Passage provided Start Marker

634: Nest
634: Nest
Transcript
I’m Ada Limón and this is The Slowdown.
How many of us have been waiting patiently — or not so patiently — for spring? For everything to bloom, for the trees to leaf out, for the animals that have been hiding all winter to come streaming through the yard in bursts of fur and feathers? I know I have. Lately, each morning when I walk the dog, I feel desperate for warmth, for the good news that sun brings. Even the dog seems excited for the days when she doesn’t need her sweater to keep her warm.
The winter, the long winter here, is fading, and maybe where you are the early spring flowers have bloomed, and perhaps it's almost time to put a few plants in the ground, the lettuces, the radishes, all the things that are easily nibbled upon by the rabbits and squirrels.

Passage provided End Marker

### Things to do
a. Print the part of the Slowdown transcript starting with "How many of" and going on through "keep her warm.".
b. In the Slowdown transcript, what does the dog need to keep her warm on colder days?
The records can be set aside; they play no part here.

Study material Start Marker

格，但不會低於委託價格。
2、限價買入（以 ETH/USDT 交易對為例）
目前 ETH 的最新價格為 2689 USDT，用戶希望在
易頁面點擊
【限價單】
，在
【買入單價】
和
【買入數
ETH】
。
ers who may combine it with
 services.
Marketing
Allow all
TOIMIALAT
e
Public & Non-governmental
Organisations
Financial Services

Study material End Marker
Study material Start Marker

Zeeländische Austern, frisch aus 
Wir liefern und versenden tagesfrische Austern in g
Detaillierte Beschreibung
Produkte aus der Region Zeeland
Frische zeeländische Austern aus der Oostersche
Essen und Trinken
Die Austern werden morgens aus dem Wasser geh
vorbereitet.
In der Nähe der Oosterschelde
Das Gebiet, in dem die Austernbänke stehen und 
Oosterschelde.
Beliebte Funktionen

Study material End Marker

### Task-by-task answers
a.
How many of us have been waiting patiently — or not so patiently — for spring? For everything to bloom, for the trees to leaf out, for the animals that have been hiding all winter to come streaming through the yard in bursts of fur and feathers? I know I have. Lately, each morning when I walk the dog, I feel desperate for warmth, for the good news that sun brings. Even the dog seems excited for the days when she doesn’t need her sweater to keep her warm.

b. Her sweater.